Warwick Energy reveals plans for Necton substation
PUBLISHED: 17:25 17 April 2012
Archant © 2012
Plans to build a new electricity substation alongside the A47 near Swaffham drew contrasting opinions from villagers at a public exhibition of the proposals.
Warwick Energy displayed designs at Necton Community Centre this afternoon (Tuesday) for the proposed development which would connect the planned Dudgeon offshore wind farm to the National Grid.
The company’s first-choice site at Little Dunham was refused permission after a vociferous local campaign and a planning inquiry, with the long-running saga now awaiting the result of a ministerial review following a High Court judgement earlier this month.
And with that uncertainty continuing, Warwick has drawn up fall-back plans for a second site – between the villages of Necton and Fransham – in order to avoid any costly hold-ups to the £1.5bn wind farm, planned for 32km off the north Norfolk coast.
The 15-acre site is smaller than the 23 acres proposed at Little Dunham, with the four large converter buildings removed from the original plans after the project team agreed to use an AC (alternating current) feed from the wind farm.
If approved, the substation would be built about 780m from the outskirts of the village, with the nearest house only 280m away.
While villagers living close to the proposed substation voiced fears including noise, environmental and visual impact, others at the open day said they preferred the fall-back location to the controversial alternative a few miles away at Little Dunham.

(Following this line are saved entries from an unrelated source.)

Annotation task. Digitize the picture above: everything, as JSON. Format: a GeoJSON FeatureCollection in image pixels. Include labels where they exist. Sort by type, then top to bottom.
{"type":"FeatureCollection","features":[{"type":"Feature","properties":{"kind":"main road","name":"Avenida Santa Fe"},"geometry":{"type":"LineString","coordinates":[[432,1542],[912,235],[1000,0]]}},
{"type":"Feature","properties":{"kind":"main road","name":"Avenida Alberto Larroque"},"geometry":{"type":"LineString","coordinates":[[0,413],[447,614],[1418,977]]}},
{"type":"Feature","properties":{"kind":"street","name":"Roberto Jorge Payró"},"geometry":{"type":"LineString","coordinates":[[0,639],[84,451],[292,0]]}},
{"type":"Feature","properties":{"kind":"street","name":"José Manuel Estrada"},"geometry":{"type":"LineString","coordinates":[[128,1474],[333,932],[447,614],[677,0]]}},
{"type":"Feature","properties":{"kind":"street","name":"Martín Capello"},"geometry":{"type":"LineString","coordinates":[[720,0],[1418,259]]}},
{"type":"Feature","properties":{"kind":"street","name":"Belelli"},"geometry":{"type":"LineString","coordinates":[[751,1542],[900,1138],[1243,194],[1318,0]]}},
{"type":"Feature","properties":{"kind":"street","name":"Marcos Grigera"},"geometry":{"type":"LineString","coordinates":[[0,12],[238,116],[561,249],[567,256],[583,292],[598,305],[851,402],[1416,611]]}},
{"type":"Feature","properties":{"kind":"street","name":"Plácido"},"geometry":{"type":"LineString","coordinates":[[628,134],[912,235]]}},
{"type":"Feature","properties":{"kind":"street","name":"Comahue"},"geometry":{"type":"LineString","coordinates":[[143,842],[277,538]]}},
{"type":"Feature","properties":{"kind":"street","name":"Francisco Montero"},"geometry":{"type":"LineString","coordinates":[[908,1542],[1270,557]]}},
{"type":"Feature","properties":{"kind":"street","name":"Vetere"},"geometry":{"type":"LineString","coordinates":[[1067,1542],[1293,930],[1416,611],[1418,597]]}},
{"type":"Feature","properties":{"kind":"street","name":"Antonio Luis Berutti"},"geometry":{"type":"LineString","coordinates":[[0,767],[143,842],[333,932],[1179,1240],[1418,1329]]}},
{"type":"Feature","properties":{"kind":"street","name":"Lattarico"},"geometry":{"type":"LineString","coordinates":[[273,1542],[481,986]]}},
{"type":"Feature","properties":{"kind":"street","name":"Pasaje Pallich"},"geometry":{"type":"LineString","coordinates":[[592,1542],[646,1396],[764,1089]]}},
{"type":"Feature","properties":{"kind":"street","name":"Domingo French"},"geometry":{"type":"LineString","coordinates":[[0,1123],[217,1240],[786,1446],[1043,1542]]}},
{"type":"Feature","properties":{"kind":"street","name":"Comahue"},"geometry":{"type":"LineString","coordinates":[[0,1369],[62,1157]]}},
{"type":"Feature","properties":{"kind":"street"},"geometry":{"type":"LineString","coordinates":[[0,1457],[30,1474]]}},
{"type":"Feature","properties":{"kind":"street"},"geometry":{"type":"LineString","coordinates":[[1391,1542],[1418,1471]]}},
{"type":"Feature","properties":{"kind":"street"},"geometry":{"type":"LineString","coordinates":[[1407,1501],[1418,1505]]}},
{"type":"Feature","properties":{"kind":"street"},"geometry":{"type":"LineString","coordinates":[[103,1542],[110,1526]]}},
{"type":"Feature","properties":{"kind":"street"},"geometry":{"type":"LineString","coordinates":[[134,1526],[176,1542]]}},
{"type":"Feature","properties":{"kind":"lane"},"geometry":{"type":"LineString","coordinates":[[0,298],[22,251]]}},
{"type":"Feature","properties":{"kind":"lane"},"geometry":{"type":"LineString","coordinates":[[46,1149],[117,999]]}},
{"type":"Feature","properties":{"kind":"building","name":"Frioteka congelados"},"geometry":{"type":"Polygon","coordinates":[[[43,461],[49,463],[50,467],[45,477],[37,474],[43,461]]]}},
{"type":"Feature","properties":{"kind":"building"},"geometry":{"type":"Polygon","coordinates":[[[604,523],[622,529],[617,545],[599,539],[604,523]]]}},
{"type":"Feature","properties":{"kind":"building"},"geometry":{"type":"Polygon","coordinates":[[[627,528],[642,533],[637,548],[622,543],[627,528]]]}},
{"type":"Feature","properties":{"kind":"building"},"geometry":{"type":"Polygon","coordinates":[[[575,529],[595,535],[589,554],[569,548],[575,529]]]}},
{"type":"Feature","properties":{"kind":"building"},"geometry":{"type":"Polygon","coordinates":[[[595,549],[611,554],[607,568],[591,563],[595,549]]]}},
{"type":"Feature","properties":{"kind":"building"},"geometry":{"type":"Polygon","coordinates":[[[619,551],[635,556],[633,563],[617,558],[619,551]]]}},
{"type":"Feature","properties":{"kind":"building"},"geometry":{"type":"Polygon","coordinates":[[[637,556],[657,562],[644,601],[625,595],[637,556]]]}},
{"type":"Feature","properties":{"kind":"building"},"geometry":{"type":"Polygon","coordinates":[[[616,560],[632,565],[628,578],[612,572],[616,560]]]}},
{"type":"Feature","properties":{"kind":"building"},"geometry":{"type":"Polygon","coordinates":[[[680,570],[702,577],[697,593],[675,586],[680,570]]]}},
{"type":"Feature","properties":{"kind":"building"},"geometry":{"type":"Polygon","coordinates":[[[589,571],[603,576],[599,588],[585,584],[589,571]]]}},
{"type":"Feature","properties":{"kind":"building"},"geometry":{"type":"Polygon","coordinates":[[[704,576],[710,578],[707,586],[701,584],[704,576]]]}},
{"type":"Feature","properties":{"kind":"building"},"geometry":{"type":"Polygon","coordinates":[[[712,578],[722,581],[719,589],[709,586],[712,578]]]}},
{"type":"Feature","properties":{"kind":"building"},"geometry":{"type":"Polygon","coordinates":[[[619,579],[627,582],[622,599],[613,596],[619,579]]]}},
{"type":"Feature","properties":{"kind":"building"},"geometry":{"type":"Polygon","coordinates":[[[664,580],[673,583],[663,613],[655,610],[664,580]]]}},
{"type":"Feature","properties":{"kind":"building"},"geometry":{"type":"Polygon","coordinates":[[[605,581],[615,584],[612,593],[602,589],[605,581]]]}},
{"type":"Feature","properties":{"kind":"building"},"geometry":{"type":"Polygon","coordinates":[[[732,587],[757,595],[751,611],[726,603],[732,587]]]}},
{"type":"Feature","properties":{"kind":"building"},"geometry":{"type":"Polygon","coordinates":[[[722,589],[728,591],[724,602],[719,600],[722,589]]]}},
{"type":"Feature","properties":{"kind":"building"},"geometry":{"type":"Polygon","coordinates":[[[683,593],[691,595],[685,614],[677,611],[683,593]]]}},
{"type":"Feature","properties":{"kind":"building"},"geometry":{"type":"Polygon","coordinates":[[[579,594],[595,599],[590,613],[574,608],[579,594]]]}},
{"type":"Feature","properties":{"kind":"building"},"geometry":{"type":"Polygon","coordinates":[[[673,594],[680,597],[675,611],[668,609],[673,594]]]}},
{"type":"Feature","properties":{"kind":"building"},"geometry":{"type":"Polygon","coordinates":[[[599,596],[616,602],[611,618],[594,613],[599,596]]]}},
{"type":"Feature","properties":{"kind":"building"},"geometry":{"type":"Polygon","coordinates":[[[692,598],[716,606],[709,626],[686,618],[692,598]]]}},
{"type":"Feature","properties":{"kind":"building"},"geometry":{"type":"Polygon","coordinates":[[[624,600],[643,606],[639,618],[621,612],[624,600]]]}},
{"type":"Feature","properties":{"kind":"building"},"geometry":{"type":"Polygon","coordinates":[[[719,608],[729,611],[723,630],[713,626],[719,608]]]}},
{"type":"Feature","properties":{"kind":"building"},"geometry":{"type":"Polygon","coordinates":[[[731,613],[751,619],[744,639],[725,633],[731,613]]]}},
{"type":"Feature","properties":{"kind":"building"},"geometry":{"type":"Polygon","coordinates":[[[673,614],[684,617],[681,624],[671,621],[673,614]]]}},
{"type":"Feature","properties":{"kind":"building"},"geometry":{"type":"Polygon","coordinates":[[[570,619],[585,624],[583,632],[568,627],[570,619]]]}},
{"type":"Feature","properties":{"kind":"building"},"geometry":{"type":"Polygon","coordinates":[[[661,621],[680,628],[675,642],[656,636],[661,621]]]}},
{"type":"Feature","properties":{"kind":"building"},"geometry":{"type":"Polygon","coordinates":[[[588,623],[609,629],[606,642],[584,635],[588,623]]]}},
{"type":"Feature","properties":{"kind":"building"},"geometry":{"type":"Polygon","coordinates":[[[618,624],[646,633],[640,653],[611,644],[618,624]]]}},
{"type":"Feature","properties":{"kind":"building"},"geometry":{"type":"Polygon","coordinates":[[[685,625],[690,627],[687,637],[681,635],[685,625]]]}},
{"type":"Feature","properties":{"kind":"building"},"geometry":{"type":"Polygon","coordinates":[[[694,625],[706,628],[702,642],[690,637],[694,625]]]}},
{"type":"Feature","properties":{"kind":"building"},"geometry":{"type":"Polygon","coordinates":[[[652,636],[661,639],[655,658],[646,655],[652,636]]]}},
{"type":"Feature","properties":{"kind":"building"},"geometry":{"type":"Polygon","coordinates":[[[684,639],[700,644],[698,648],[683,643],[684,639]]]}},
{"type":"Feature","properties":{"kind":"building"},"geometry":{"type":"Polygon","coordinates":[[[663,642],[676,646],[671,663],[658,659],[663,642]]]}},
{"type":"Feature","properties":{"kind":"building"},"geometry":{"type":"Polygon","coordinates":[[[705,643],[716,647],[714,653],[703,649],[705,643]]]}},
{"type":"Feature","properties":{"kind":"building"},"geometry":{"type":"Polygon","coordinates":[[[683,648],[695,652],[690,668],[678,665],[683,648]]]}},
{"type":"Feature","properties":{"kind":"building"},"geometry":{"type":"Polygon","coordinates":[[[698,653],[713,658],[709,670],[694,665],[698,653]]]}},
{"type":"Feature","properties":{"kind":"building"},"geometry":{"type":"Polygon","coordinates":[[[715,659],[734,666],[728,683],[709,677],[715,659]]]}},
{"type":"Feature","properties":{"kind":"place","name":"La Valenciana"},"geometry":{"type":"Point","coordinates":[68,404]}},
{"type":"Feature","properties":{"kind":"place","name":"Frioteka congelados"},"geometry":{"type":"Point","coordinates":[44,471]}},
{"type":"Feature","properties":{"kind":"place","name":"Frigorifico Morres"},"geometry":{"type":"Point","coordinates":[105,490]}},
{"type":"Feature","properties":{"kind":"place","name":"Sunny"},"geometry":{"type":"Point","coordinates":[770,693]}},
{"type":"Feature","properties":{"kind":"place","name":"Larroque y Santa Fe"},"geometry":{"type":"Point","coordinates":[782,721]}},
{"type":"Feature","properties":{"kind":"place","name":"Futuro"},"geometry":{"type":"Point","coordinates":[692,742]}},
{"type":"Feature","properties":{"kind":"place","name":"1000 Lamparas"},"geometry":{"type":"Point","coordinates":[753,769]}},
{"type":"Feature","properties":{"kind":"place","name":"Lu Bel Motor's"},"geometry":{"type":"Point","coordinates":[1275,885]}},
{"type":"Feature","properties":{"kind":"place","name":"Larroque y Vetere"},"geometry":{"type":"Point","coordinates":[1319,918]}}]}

Louise Willis lives on St Andrew’s Lane overlooking fields neighbouring the proposed substation. Her mother Lilian lives at The Grove, near the A47 – one of the closest houses to the development site.
Miss Willis, 33, said: “Surely they can find somewhere else for it. If you look at this lovely landscape it is right slap bang in the middle of it. It is just awful. We all know about climate change and all the rest of it, but why put a greenfield site at risk when there are so many brownfield sites which are ripe for development? There are lots of old airfields and industrial estates, so why build this on a greenfield site at a very sought-after village?
“I think the whole village is going to oppose this. With all the protesting at Little Dunham, I would have thought they would have learned their lesson.”
Wendy Brown, 68, from Sporle, was one of the campaigners against the original Little Dunham plans. She said: “If it has got to go somewhere, it seems much more appropriate to go here (at Necton). It is not going to affect village life, and the plans they have got here seem to be more amenable and more appropriate. I don’t think this is a problem. I would welcome it.”
The highest gantries in the design are 15m tall, but most of the structures are under 10m, with the majority of the site to be screened by woodland, including a 500m stretch alongside the closest part of the A47.
Warwick Energy’s project director Mark Petterson said: “Necton is the second best site after Little Dunham, but it is still a good site. “Our view is that this is more visually intrusive as you have a thousand times more people travelling down the A47 than down the Little Dunham road.
“But it is all subjective. All the Little Dunham people said consistently that it should go here in Necton. And we have had some interesting discussions with people from Necton saying it should be at Little Dunham. We really don’t mind, as long as we get our substation.”
Mr Petterson said the choice of locations was limited because the substation needed to connect to the 400kV electrical “supergrid” running between King’s Lynn and Norwich.
He said: “Theoretically, we could have built it away from the supergrid, but the only way to connect it would be with new overhead lines. We were told very early on by local planners in North Norfolk and Breckland that, whatever we do, we should not build new overhead lines. If we could have found a brownfield site under the existing overhead power lines, we would have gone there. But every single available site is a farm field.
“We have waited two-and-a-half years for Little Dunham and we are running out of time. This substation is only 5pc of the project cost, but it has the potential to hold up the other 95pc. It is not ideal to run the two sites in parallel, as it causes some confusion in those communities, but we are left with the job of trying to keep the project on track and the only way to that is to run both sites in parallel.”
Detailed environmental impact assessments are still being prepared, and a full planning application is expected to be made in June.